DUVAR - Gelecek Partisi'nin milletvekillerinin Saadet Partisi’ne geçmesiyle kurulan SAADET Meclis Grubu toplantısında kürsüye çıkan ilk isim olan Gelecek Partisi Genel Başkanı Ahmet Davutoğlu açıklamalarda bulundu. Kürsüye Filistin atkısı ile çıkan iki liderin de tek gündemi Hamas ile İsrail arasında süren çatışma oldu.

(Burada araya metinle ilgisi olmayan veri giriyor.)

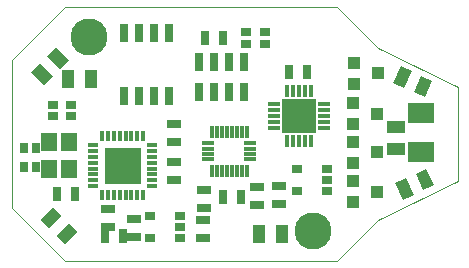
<source format=gts>
G04 (created by PCBNEW (2013-jul-07)-stable) date Fri 12 Jun 2015 01:12:31 PM EDT*
%MOIN*%
G04 Gerber Fmt 3.4, Leading zero omitted, Abs format*
%FSLAX34Y34*%
G01*
G70*
G90*
G04 APERTURE LIST*
%ADD10C,0.00590551*%
%ADD11C,0.00393701*%
%ADD12R,0.113668X0.113668*%
%ADD13R,0.0408331X0.0152425*%
%ADD14R,0.0152425X0.0408331*%
%ADD15R,0.0524X0.0604*%
%ADD16R,0.0414X0.0414*%
%ADD17R,0.0354X0.0254*%
%ADD18R,0.029X0.0605*%
%ADD19R,0.0854X0.0654*%
%ADD20R,0.0304X0.0504*%
%ADD21R,0.0504X0.0304*%
%ADD22R,0.0354X0.0154*%
%ADD23R,0.0154X0.0354*%
%ADD24R,0.1235X0.1235*%
%ADD25R,0.029022X0.0329591*%
%ADD26C,0.12351*%
%ADD27R,0.0329591X0.029022*%
%ADD28R,0.0144551X0.0408331*%
%ADD29R,0.0408331X0.0144551*%
%ADD30R,0.0404X0.0604*%
%ADD31R,0.029022X0.0605181*%
%ADD32R,0.0604X0.0404*%
G04 APERTURE END LIST*
G54D10*
G54D11*
X28718Y-19360D02*
X19662Y-19360D01*
X28718Y-27825D02*
X19662Y-27825D01*
X19662Y-27825D02*
X17891Y-26053D01*
X17891Y-21132D02*
X19662Y-19360D01*
X32753Y-25167D02*
X30096Y-26447D01*
X32753Y-22018D02*
X32753Y-25167D01*
X30096Y-20738D02*
X32753Y-22018D01*
X17891Y-21132D02*
X17891Y-26053D01*
X28718Y-19360D02*
X30096Y-20738D01*
X28718Y-27825D02*
X30096Y-26447D01*
G54D12*
X27458Y-22999D03*
G54D13*
X28284Y-23392D03*
X28284Y-23195D03*
X28284Y-22999D03*
X28284Y-22802D03*
X28284Y-22605D03*
G54D14*
X27851Y-22172D03*
X27654Y-22172D03*
X27458Y-22172D03*
X27261Y-22172D03*
X27064Y-22172D03*
G54D13*
X26631Y-22605D03*
X26631Y-22802D03*
X26631Y-22999D03*
X26631Y-23195D03*
X26631Y-23392D03*
G54D14*
X27064Y-23825D03*
X27261Y-23825D03*
X27458Y-23825D03*
X27654Y-23825D03*
X27851Y-23825D03*
G54D15*
X19809Y-23864D03*
X19139Y-23864D03*
X19139Y-24764D03*
X19809Y-24764D03*
G54D16*
X29280Y-23270D03*
X29280Y-22570D03*
X30080Y-22920D03*
X29284Y-21918D03*
X29284Y-21218D03*
X30084Y-21568D03*
X29270Y-24550D03*
X29270Y-23850D03*
X30070Y-24200D03*
X29270Y-25870D03*
X29270Y-25170D03*
X30070Y-25520D03*
G54D17*
X28399Y-25491D03*
X28399Y-24741D03*
X27399Y-25491D03*
X28399Y-25116D03*
X27399Y-24741D03*
X23515Y-27068D03*
X23515Y-26318D03*
X22515Y-27068D03*
X23515Y-26693D03*
X22515Y-26318D03*
G54D18*
X23140Y-22327D03*
X23140Y-20227D03*
X22640Y-22327D03*
X22140Y-22327D03*
X21640Y-22327D03*
X22640Y-20227D03*
X22140Y-20227D03*
X21640Y-20227D03*
G54D19*
X31520Y-24200D03*
X31520Y-22900D03*
G54D20*
X20991Y-27006D03*
X21591Y-27006D03*
X24929Y-25681D03*
X25529Y-25681D03*
X24933Y-20381D03*
X24333Y-20381D03*
G54D21*
X24297Y-26053D03*
X24297Y-25453D03*
X26802Y-25338D03*
X26802Y-25938D03*
G54D20*
X27719Y-21528D03*
X27119Y-21528D03*
G54D21*
X26079Y-25366D03*
X26079Y-25966D03*
X23307Y-25118D03*
X23307Y-24518D03*
X24267Y-27048D03*
X24267Y-26448D03*
X21090Y-26084D03*
X21090Y-26684D03*
G54D22*
X20600Y-25136D03*
X20600Y-24939D03*
X20600Y-24742D03*
X20600Y-25333D03*
G54D23*
X20895Y-25628D03*
X21092Y-25628D03*
X21289Y-25628D03*
X21486Y-25628D03*
X21682Y-25628D03*
X21879Y-25628D03*
X22076Y-25628D03*
X22273Y-25628D03*
G54D22*
X22568Y-23955D03*
X22568Y-25333D03*
X22568Y-25136D03*
X22568Y-24939D03*
X22568Y-24742D03*
X22568Y-24546D03*
X22568Y-24349D03*
X22568Y-24152D03*
G54D23*
X22273Y-23660D03*
X22076Y-23660D03*
X21879Y-23660D03*
X21682Y-23660D03*
X21486Y-23660D03*
X21289Y-23660D03*
X21092Y-23660D03*
X20895Y-23660D03*
G54D22*
X20600Y-23955D03*
X20600Y-24152D03*
X20600Y-24349D03*
X20600Y-24546D03*
G54D24*
X21584Y-24644D03*
G54D25*
X18289Y-24682D03*
X18289Y-24053D03*
X18682Y-24682D03*
X18682Y-24053D03*
G54D26*
X20450Y-20344D03*
X27930Y-26840D03*
G54D21*
X21980Y-26430D03*
X21980Y-27030D03*
G54D20*
X19398Y-25575D03*
X19998Y-25575D03*
G54D21*
X23297Y-23844D03*
X23297Y-23244D03*
G54D27*
X19879Y-23002D03*
X19249Y-23002D03*
X19879Y-22608D03*
X19249Y-22608D03*
G54D28*
X25735Y-24810D03*
G54D29*
X25843Y-24414D03*
X25843Y-24245D03*
X25843Y-24076D03*
X25843Y-23907D03*
G54D28*
X25735Y-23511D03*
X25566Y-23511D03*
X25396Y-23511D03*
X25227Y-23511D03*
X25058Y-23511D03*
X24889Y-23511D03*
X24719Y-23511D03*
X24550Y-23511D03*
G54D29*
X24443Y-23907D03*
X24443Y-24076D03*
X24443Y-24245D03*
X24443Y-24414D03*
G54D28*
X24550Y-24810D03*
X24719Y-24810D03*
X24889Y-24810D03*
X25058Y-24810D03*
X25227Y-24810D03*
X25396Y-24810D03*
X25566Y-24810D03*
G54D10*
G36*
X18966Y-21942D02*
X18539Y-21515D01*
X18825Y-21229D01*
X19252Y-21656D01*
X18966Y-21942D01*
X18966Y-21942D01*
G37*
G36*
X19496Y-21412D02*
X19069Y-20985D01*
X19355Y-20699D01*
X19782Y-21126D01*
X19496Y-21412D01*
X19496Y-21412D01*
G37*
G36*
X31910Y-21820D02*
X31655Y-22367D01*
X31289Y-22196D01*
X31544Y-21649D01*
X31910Y-21820D01*
X31910Y-21820D01*
G37*
G36*
X31230Y-21503D02*
X30975Y-22050D01*
X30609Y-21879D01*
X30864Y-21332D01*
X31230Y-21503D01*
X31230Y-21503D01*
G37*
G36*
X31715Y-24752D02*
X31970Y-25299D01*
X31604Y-25470D01*
X31349Y-24923D01*
X31715Y-24752D01*
X31715Y-24752D01*
G37*
G36*
X31035Y-25069D02*
X31290Y-25616D01*
X30924Y-25787D01*
X30669Y-25240D01*
X31035Y-25069D01*
X31035Y-25069D01*
G37*
G36*
X18851Y-26454D02*
X19278Y-26027D01*
X19564Y-26313D01*
X19137Y-26740D01*
X18851Y-26454D01*
X18851Y-26454D01*
G37*
G36*
X19381Y-26984D02*
X19808Y-26557D01*
X20094Y-26843D01*
X19667Y-27270D01*
X19381Y-26984D01*
X19381Y-26984D01*
G37*
G54D30*
X19776Y-21771D03*
X20526Y-21771D03*
G54D31*
X25623Y-21206D03*
X25131Y-21206D03*
X24638Y-21206D03*
X24146Y-21206D03*
X24146Y-22191D03*
X24638Y-22191D03*
X25131Y-22191D03*
X25623Y-22191D03*
G54D27*
X26342Y-20575D03*
X25713Y-20575D03*
X26342Y-20182D03*
X25713Y-20182D03*
G54D30*
X26883Y-26940D03*
X26133Y-26940D03*
G54D32*
X30702Y-24105D03*
X30702Y-23355D03*
M02*

</source>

''BARBAR FİLİSTİNLİLER SİVİLLERİ ÖLDÜRDÜ' ALGISI YARATILIYOR'
İsrail'in, Filistin'e yönelik saldırıları öncesinde "İsrail'de, Filistin'de, Orta Doğu'da barış havası varken bir sabah barbar Filistinliler İsrail'e sızarak sivilleri öldürdü ve İsrail'e gereksiz bir saldırıda bulundu" algısının yayıldığını anlatan Ahmet Davutoğlu, sözlerini şöyle sürdürdü:
"Belki uluslararası toplum görmek istemiyor olabilir, belki 'her halükarda İsrailliler haklıdır' ve 'her halükarda Filistinliler haksızdır' diyerek zalimin yanında, mazlumun karşısında duranlar anlamayabilir, ama aylardır Mescid-i Aksa'da bir vahşet sürüyor. İlk kıblemiz, Hazreti Ömer'in, Selahaddin Eyyubi'nin, Kılıçarslan'ın, Sultan Abdülhamid'in ve nice kan dökmüş şehidin bize mirası olan ve insanlık mirası olan Kudüs'te bir vahşet sürüyor. Mescid-i Aksa'da, yiğit Filistinliler hepimiz adına bir kutsal mekanı koruyorlar.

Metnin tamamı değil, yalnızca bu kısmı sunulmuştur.